Event Data Model (EDM)¶
EDM design based on podio¶
The event data model defines the format of event data in memory and data files, which has a profound impact on the functionality and performance of the entire offline software. In the past few decades, many high-energy physics experiments including ATLAS, LHCb, and China’s BESIII have often utilized the inheritance and encapsulation characteristics of C++ to adopt a multi-level nested data model design. However, with the significant increase in the amount of modern high-energy physics experimental data, this design pattern has proven to often have poor I/O performance. In this context, the European Horizon project proposed a flattened data model design, namely podio (plain old data I/O). Its advanced design concept and excellent performance have rapidly attracted the attention of many high-energy physics experiments. Currently, multiple experiments under research and development internationally are based on podio to design their data models, including FCC, ILC, CEPC, and STCF.
In terms of design, podio adopts a flattened structure and adopts a three-layer design while ensuring its performance and flexibility, as shown in the following figure. The topmost user layer (User Layer) provides two basic types: container and ordinary object. The implementation is extremely lightweight and is only used to provide user interfaces. The middle object layer (Object Layer) is used to implement the inter-correlation function between data model objects. The bottommost data layer (POD Layer) is used to store specific variables, and the types and names of the stored variables are determined by the developer (e.g., particle type, momentum, energy, etc.).
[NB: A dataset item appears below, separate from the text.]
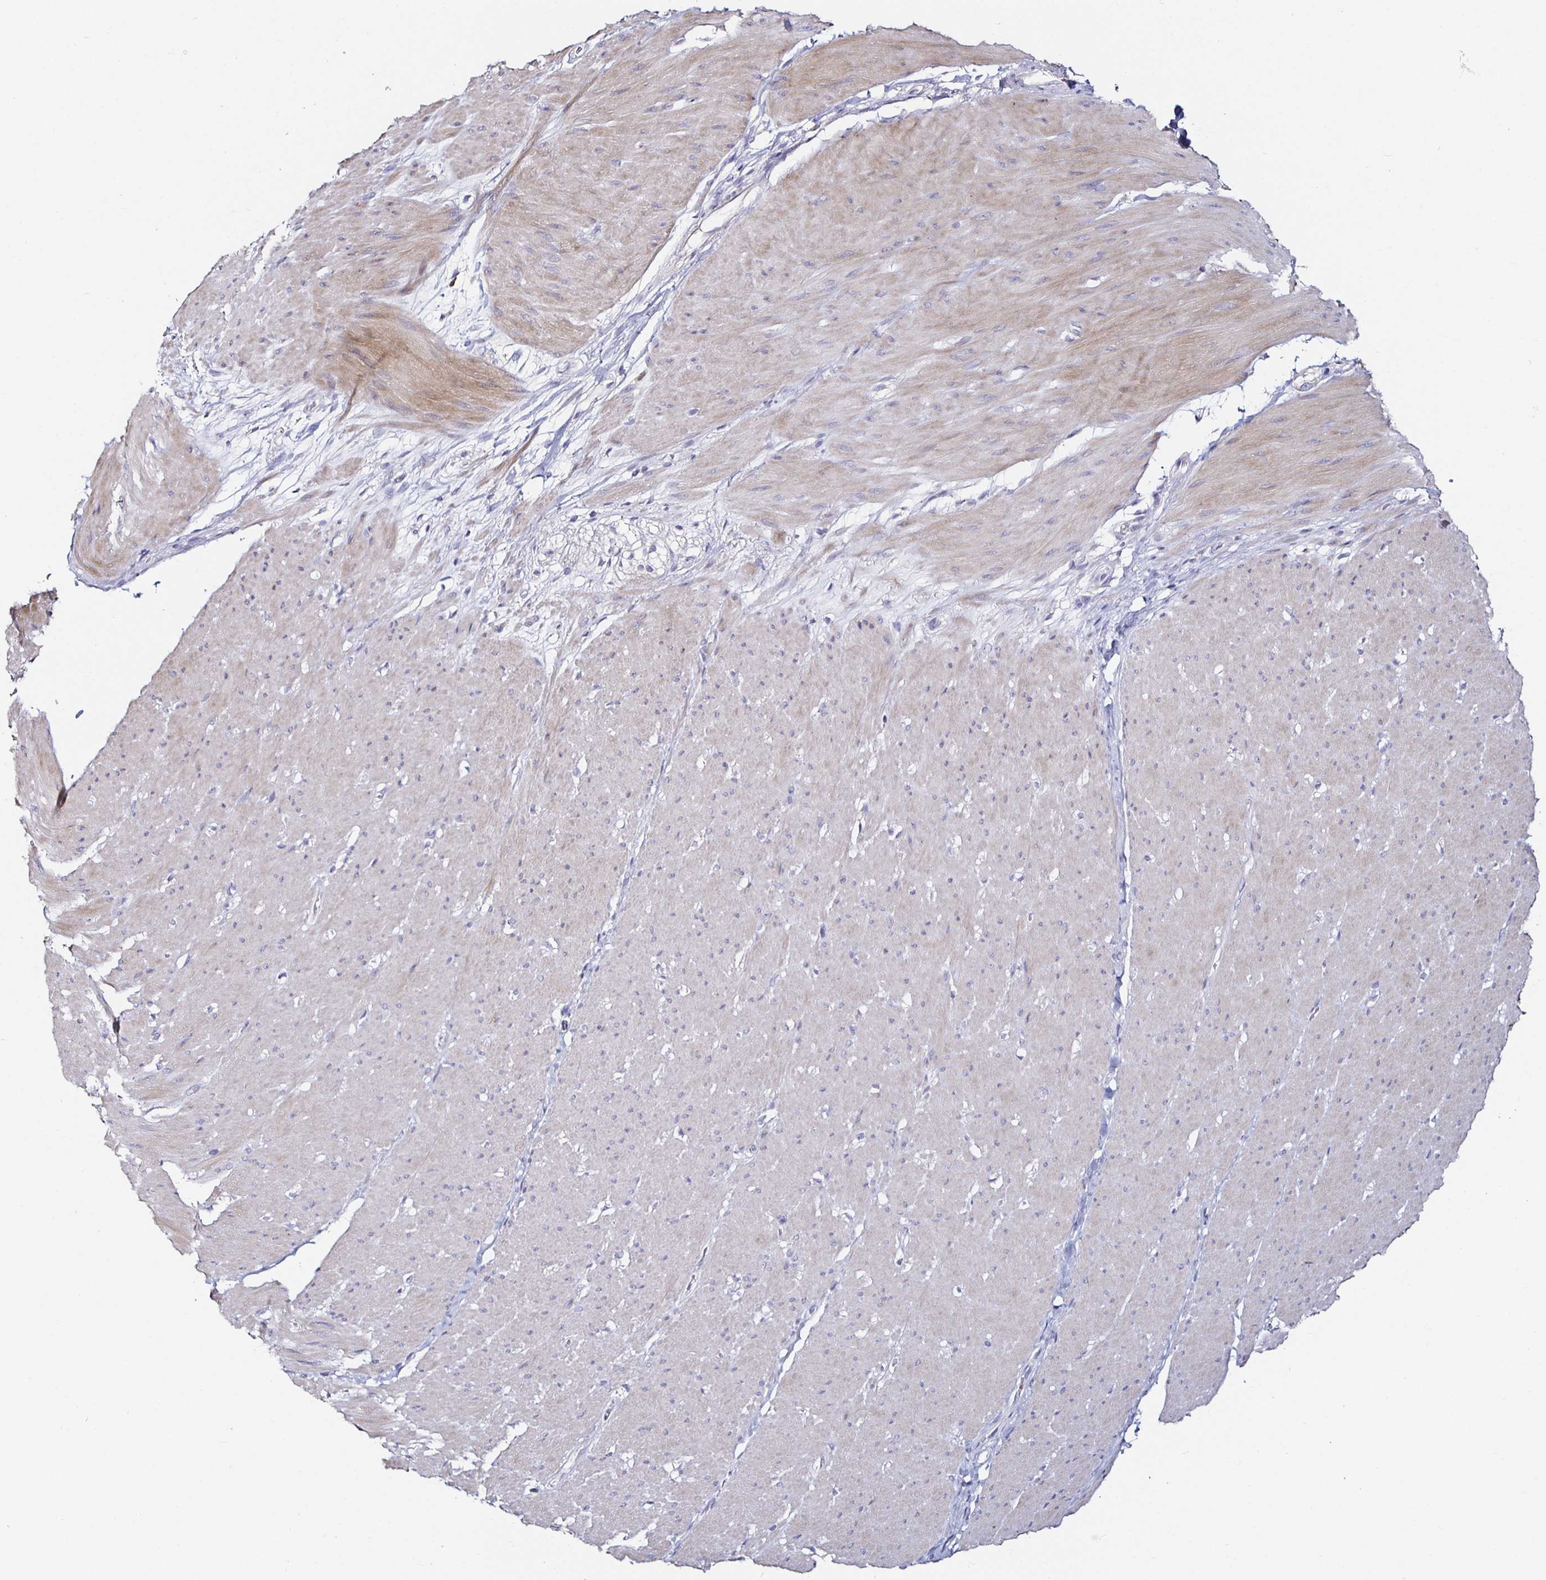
{"staining": {"intensity": "weak", "quantity": "<25%", "location": "cytoplasmic/membranous"}, "tissue": "smooth muscle", "cell_type": "Smooth muscle cells", "image_type": "normal", "snomed": [{"axis": "morphology", "description": "Normal tissue, NOS"}, {"axis": "topography", "description": "Smooth muscle"}, {"axis": "topography", "description": "Rectum"}], "caption": "An immunohistochemistry histopathology image of unremarkable smooth muscle is shown. There is no staining in smooth muscle cells of smooth muscle.", "gene": "TLR4", "patient": {"sex": "male", "age": 53}}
Besides its flattened design, Podio also has the following features that provide powerful support for designing HERD data models:
Automated memory management: Podio internally designs automatic reference counting and garbage collection mechanisms, so developers generally do not need to worry about gabage recollection issues, which greatly avoids issues such as memory allocation and memory leaks.
Mixed programming with Python and C++: Data communication between C++ and Python code allows the podio data model defined in C++ code to be accessed from Python code and vice versa.
Version evolution mechanism: It provides a flexible backward compatibility mechanism that allows newer code to access older data, providing a guarantee for long-lived experiments.
Thread safety: Podio code has comprehensively considered thread safety during the design process, so parallel computing can be easily applied.
Flexible correlation relationships: Podio internally implements mutual correlation between data model objects through easily identifiable identifiers and serial numbers, ensuring that the correlation relationships are not lost during data I/O and facilitating the implementation of complex physical analysis work.
EDM definition based on yaml¶
Due to the large and complex code related to data models, and considering the long lifecycle of HERD experiments, modifications to data models will be frequent during the experimental development process. Therefore, maintaining and upgrading the data model code is difficult and error-prone. To alleviate this issue, the software framework system provides a method for defining data models based on yaml files. Application software developers can define the desired types of data models in readable yaml files according to their needs. During offline software compilation, a code generator will automatically generate corresponding C++ code based on the content of the yaml file and pre-defined rules.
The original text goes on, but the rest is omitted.